The IHS Markit Malaysia Manufacturing Purchasing Managers’ Index (PMI) dipped to 47.7 in February from 48.9 in the previous month, indicating a further moderation of the manufacturing sector although considerably less than the first wave of pandemic in April 2020.
Despite this, it reported that manufacturers were increasingly optimistic regarding the year-ahead outlook, with hopes that the pandemic would subside and trigger a broad recovery in demand and production.
Commenting on the latest survey results, IHS Markit chief business economist Chris Williamson said that February was another tough month for manufacturers, with the pandemic continuing to adversely affect order books and disrupt supply lines and shipping.
He highlighted that business conditions consequently deteriorated at a rate not seen since last May, adding to the picture of a disappointing first quarter.
“However, with global demand showing signs of reviving, production growth should start to pick up again in the second quarter, and it was encouraging to see business optimism about the year ahead improve after its weak start to the year,” he said in a statement.
“Businesses are increasingly anticipating a resurgence in demand as the impact of the pandemic eases as the year proceeds.”
In February, production and new order volumes weakened quicker than January, but the deterioration rate remained markedly softer than the peak rates of decline seen last April.
IHS Markit found that firms commonly attributed the ongoing weakness to continued virus-fighting measures, which dampened demand in domestic and external markets. Foreign demand for Malaysian manufactured goods was subdued as firms highlighted strict measures to curb Covid-19 infections in key international markets.
However, it said the pace of reduction in export sales fell at a softer pace than total new orders. At the same time, the IHS pointed out that employment levels fell only marginally in February and at a pace that was softer than the previous month.
“Firms took the opportunity to reduce volumes of outstanding business while spare capacity was available, as manufacturers noted a renewed slowdown in the level of backlogs in February following a stabilisation in January,” it said.
Firms also reported that an increased demand and shortages of raw materials meanwhile contributed to an increase in input costs for the ninth consecutive month in February.
IHS Markit stated that the pace of input cost inflation softened slightly from January, yet remained marked overall.
In this situation, it reported Malaysian goods producers sought to partially pass higher cost burdens on to clients, as factory gate charges rose modestly, extending the current sequence of inflation to nine months.
On the other hand, with the ongoing supply chain disruptions, businesses often reported difficulties in sourcing inputs for production, reflected in a fall in purchasing activity.
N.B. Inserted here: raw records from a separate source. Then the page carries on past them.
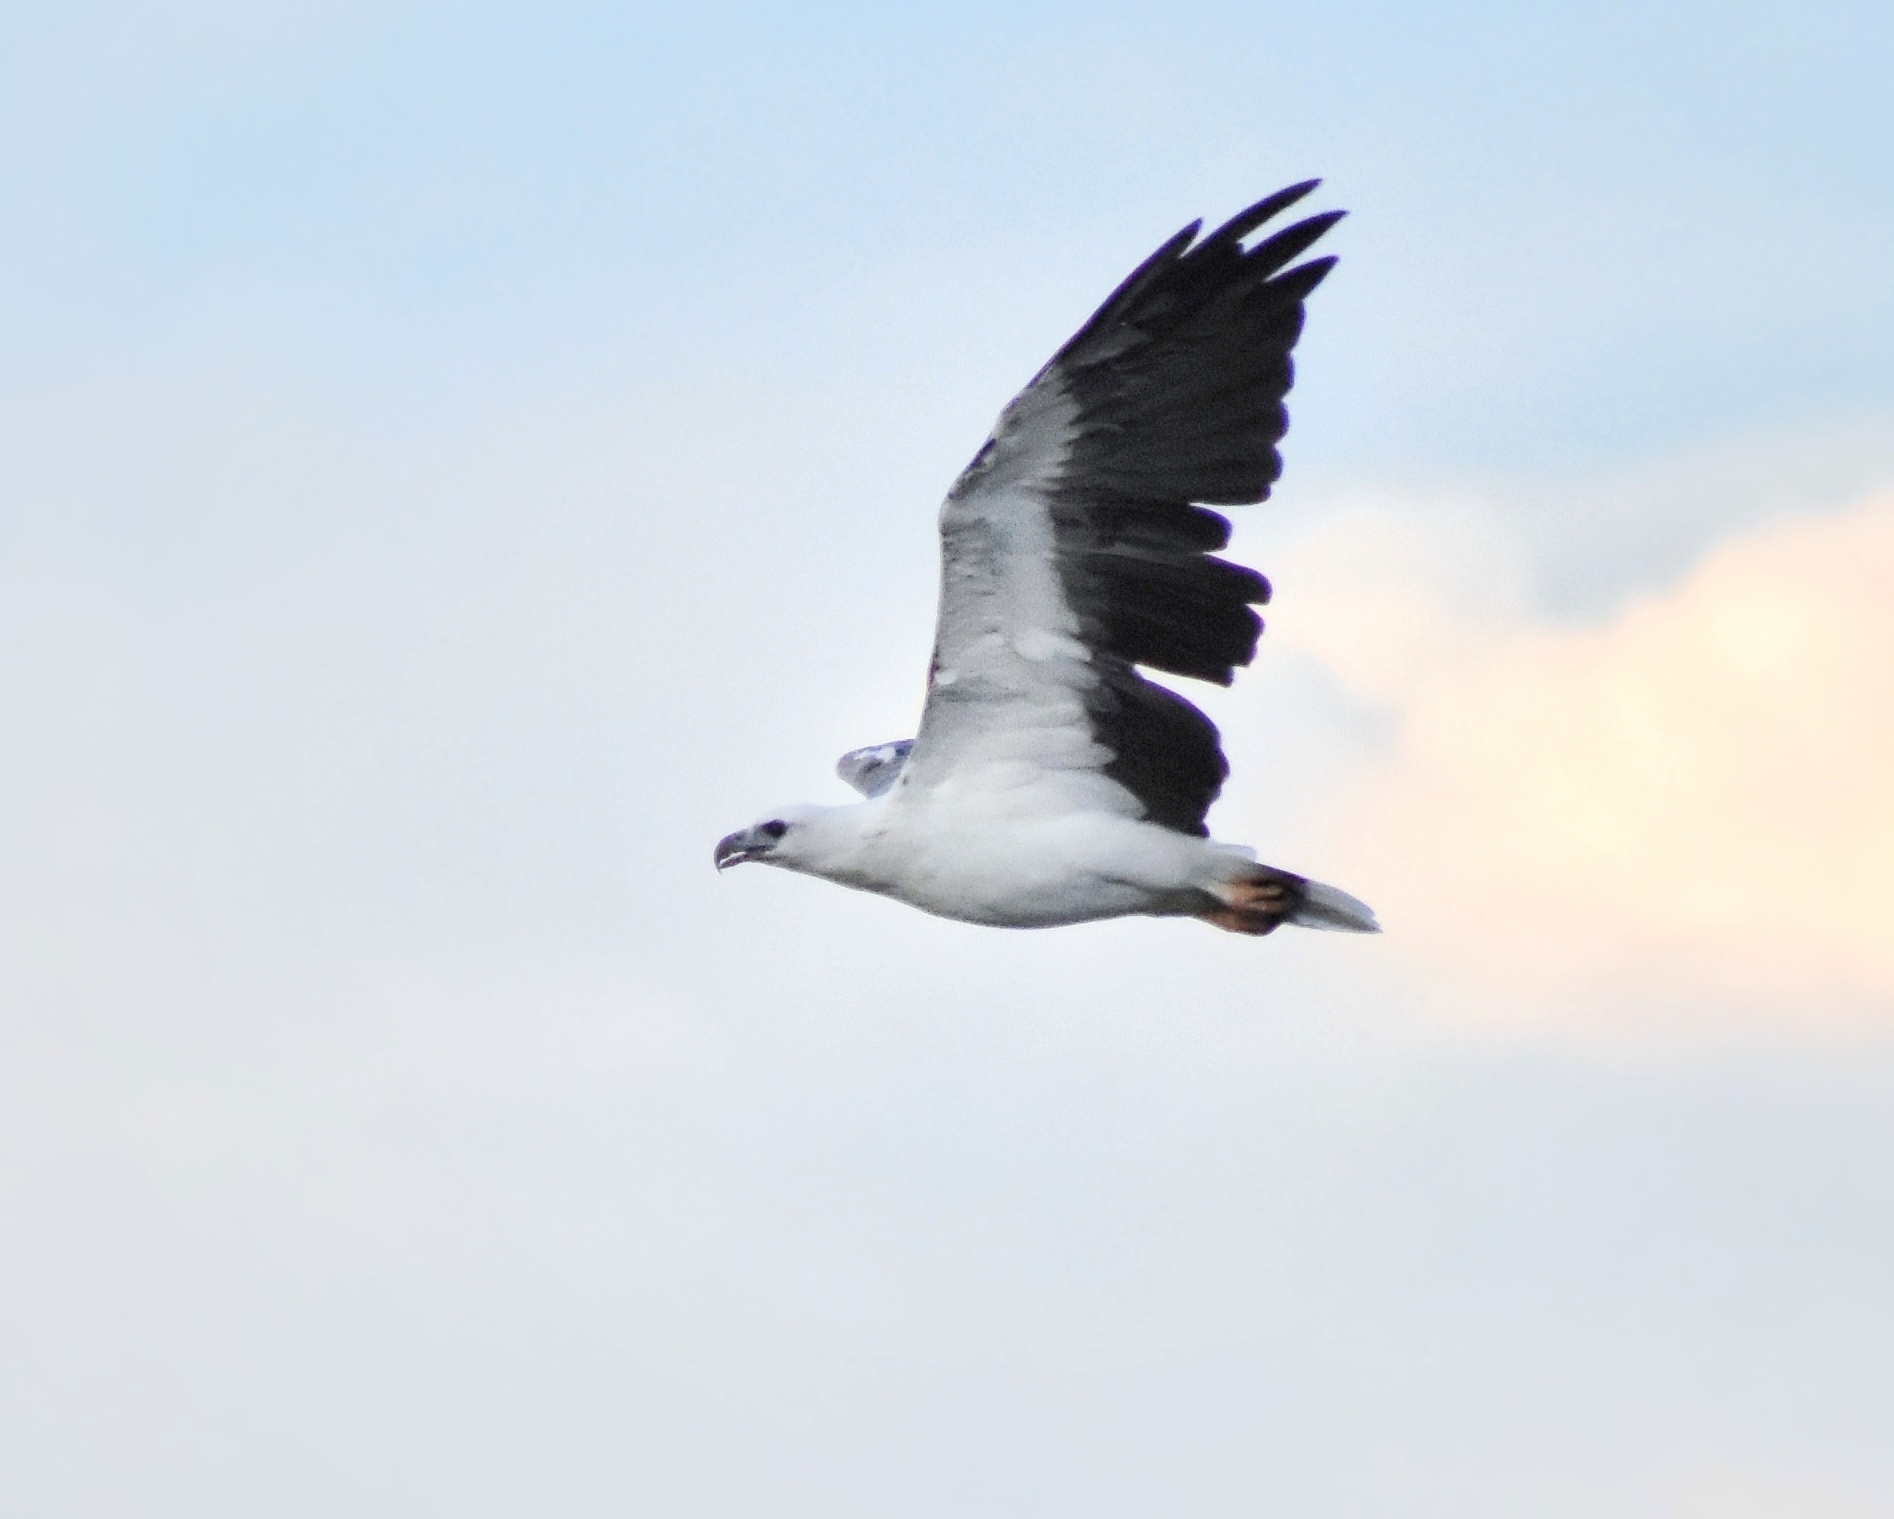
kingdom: Animalia
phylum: Chordata
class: Aves
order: Accipitriformes
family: Accipitridae
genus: Haliaeetus
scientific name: Haliaeetus leucogaster
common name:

At the same time, manufacturers utilised existing stocks of pre- and post-production inventories to fulfil incoming orders.
However, some firms reported deliberate efforts to streamline stockpiles as a result of lower market demand.
Looking forward, firms operating in the Malaysian manufacturing sector are increasingly optimistic regarding the 12-month outlook for production.
“Positive sentiment strengthened to the highest for five months amid hopes that the end of the pandemic would result in stable operating conditions and boost production and sales.”